John Della Bosca today added fuel to the fire by declaring it was “no state secret” that it was constitutionally possible for an upper house MP such as himself to be Premier. However, Andrew Clennell of the Sydney Morning Herald reports focus group research shows “many people still think (Rees) should be given time to make a go of the job”, and gives an insight into the public view of Della Bosca, Tebbutt and other sometimes-mentioned leadership prospects, Kristina Keneally, John Robertson and Frank Sartor.

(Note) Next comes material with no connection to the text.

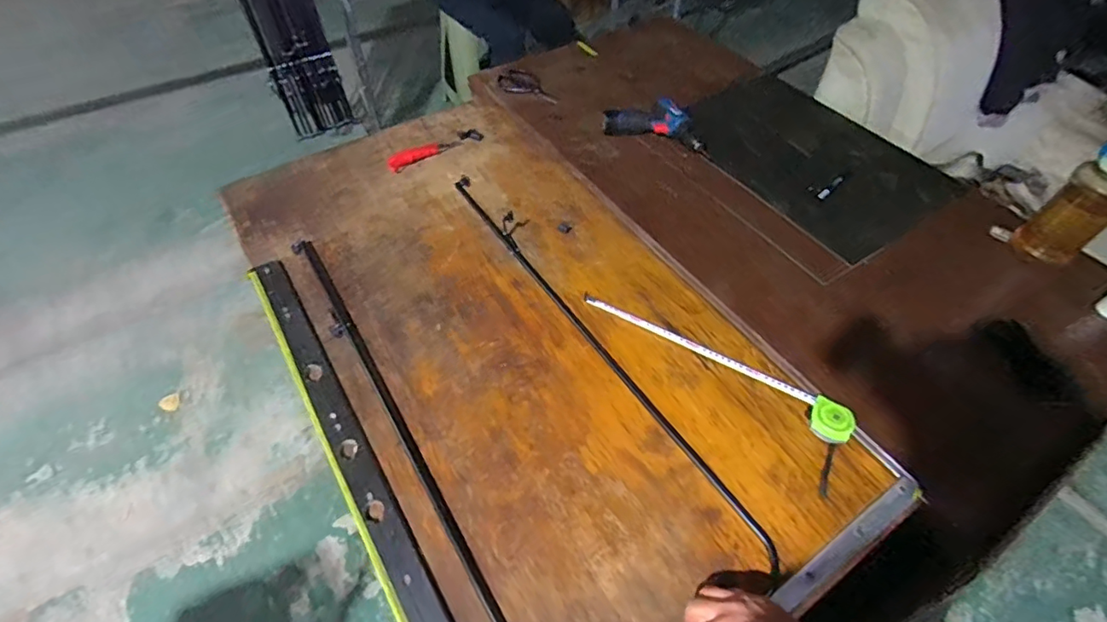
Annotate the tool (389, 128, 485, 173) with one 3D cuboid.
[{"bbox_3d":[-0.256,-0.354,1.139,0.216,0.016,0.042,-31,59,-22],"label":"tool"}]

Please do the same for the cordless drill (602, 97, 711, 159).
[{"bbox_3d":[0.233,-0.419,1.171,0.247,0.062,0.088,17,54,12],"label":"cordless drill"}]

• The ABC reports that the member for the Nationals member for the Victorian state seat of Murray Valley, Ken Jasper, will retire at the next election. Jasper is 71 years old and has held the seat since 1976. I must confess the seat does not loom large in my consciousness, but my election guide entry tells me the Nationals are “concerned at their ability to hold the seat without him”. Jasper nonetheless held the seat in 2006 with 50.9 per cent of the vote against the Liberal candidate’s 21.9 per cent.

• The Victorian Greens have preselected for the highly winnable state seat of Melbourne a barrister and former president of Liberty Victoria, Brian Walters, ahead of Moonee Valley councillor Rose Iser.

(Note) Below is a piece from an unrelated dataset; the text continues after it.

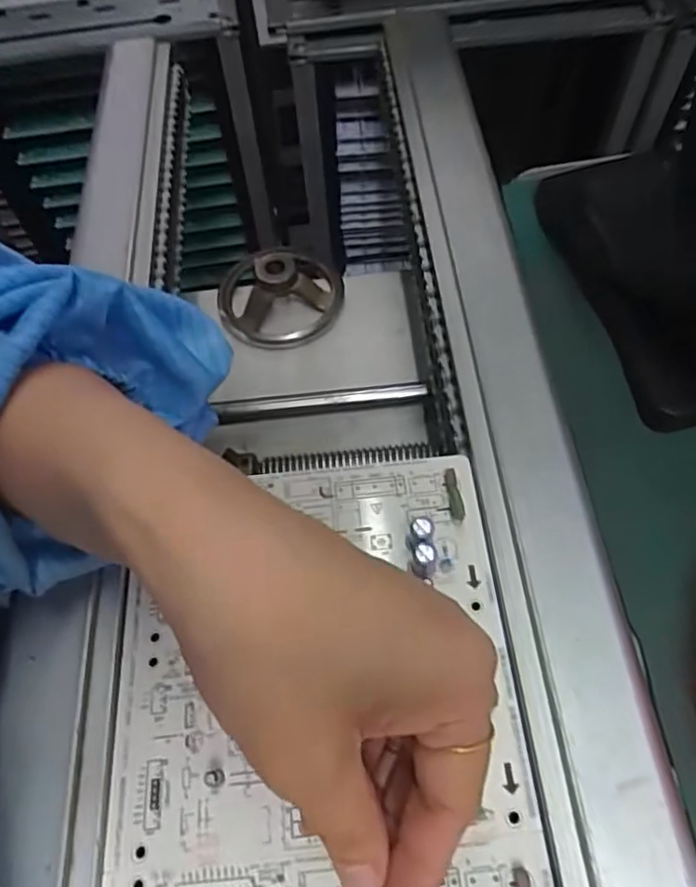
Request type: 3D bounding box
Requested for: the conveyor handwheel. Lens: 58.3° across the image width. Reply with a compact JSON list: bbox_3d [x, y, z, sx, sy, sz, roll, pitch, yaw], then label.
[{"bbox_3d":[-0.052,-0.118,0.473,0.097,0.044,0.087,-15,63,-4],"label":"conveyor handwheel"}]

Lots more information on various Greens preselections from Ben Raue of The Tally Room:

• Raue appears to have the inside dope on the state upper house preselection in South Australia, declaring former Democrat and current state party convenor Tammy Jennings the “clear frontrunner” for the lucrative top spot (he earlier named SA Farmers Federation chief executive Carol Vincent, former convenor and unsuccessful 1997 lead candidate Paul Petit and unheralded Mark Andrew as the other candidates).

• Raue also names preselection candidates for the Queensland Senate: Larissa Waters (the 2007 candidate, who also ran for Mount Coot-tha at the March state election), “perennial candidates” Libby Connors and Jenny Stirling, and 2009 Sunnybank candidate Matthew Ryan-Sykes.

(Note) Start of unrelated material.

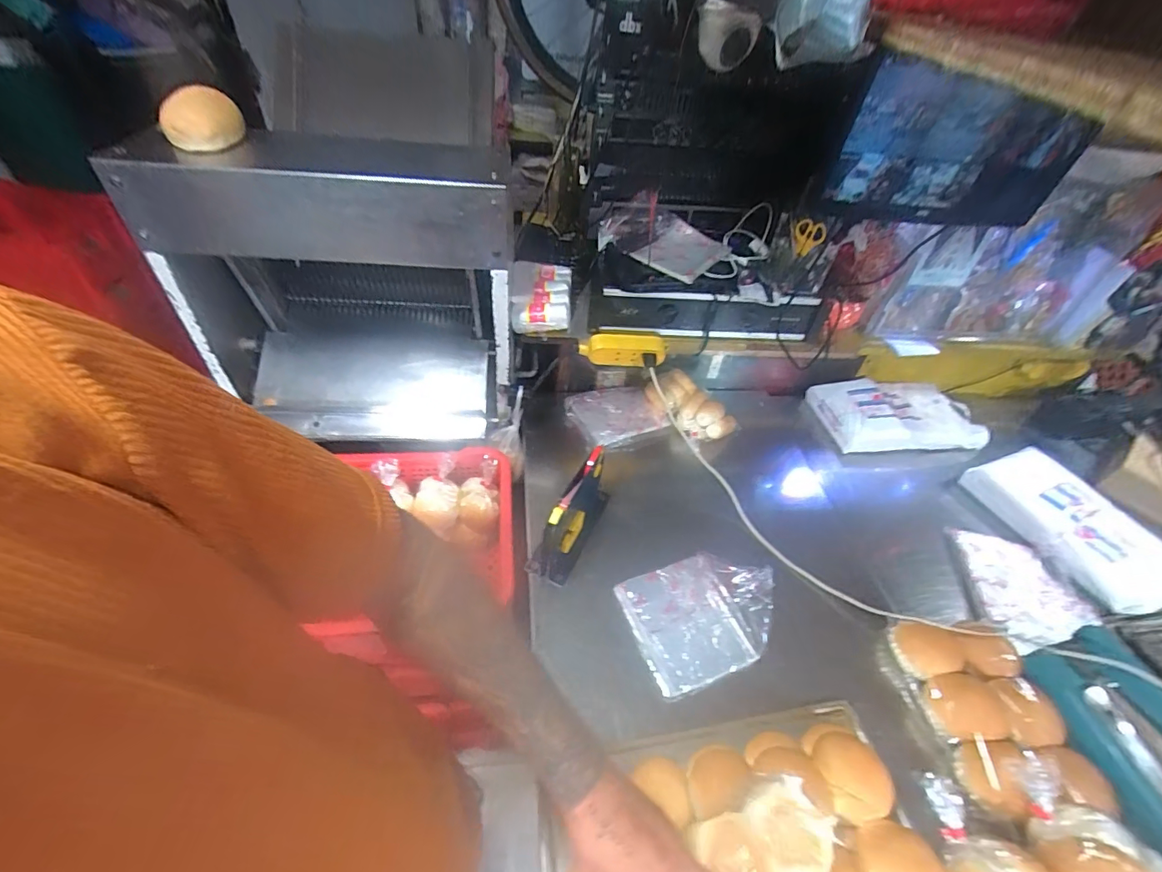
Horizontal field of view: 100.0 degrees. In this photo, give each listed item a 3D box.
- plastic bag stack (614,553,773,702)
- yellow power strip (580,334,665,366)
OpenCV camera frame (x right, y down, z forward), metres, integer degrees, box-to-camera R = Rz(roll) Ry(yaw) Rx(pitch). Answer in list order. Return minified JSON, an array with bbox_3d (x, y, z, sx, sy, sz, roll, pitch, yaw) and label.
[{"bbox_3d":[0.191,0.270,0.755,0.227,0.047,0.185,-12,49,-17],"label":"plastic bag stack"},{"bbox_3d":[0.082,-0.167,0.959,0.164,0.064,0.034,3,45,-4],"label":"yellow power strip"}]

• Raue names Emma Henley and Peter Campbell as candidates for the Victorian upper house region of Eastern Metropolitan.

• In the Tasmanian state seat of Braddon, Paul O’Halloran has apparently been chosen to “lead the ticket”, to the extent that that means anything under Robson rotation. Braddon is the only one of the five divisions currently without a Greens member.

Antony Green corner:

• In comments on this site, Antony discusses the prospects of a Victorian redistribution before the next federal election:

A Victorian redistribution is due because the boundaries from the last redistribution were gazetted on 29 January 2003. A re-draw starts seven years later, the end of January 2010. A redistribution is not required in the last 12 months before the House expires. The current House first sat on 12 February 2008 so it expires 11 February 2011. This means there is an unfortunate two week gap that will force a redistribution. If the Victorian boundaries had been gazetted two weeks later in 2003, or if the Rudd government had re-called parliament in December 2007, the redistribution would be deferred. Unfortunately, the Electoral Act is very prescriptive on dates so it appears the redistribution will have to take place, unless the act is changed.

• Two posts on his blog relate to the slow decline of the Nationals, one directly, the other with reference to the relative decline of rural population.

Also featured is a post comparing the current position of the state Labor government in New South Wales with that of the Unsworth government as it drifted to the abyss in 1988.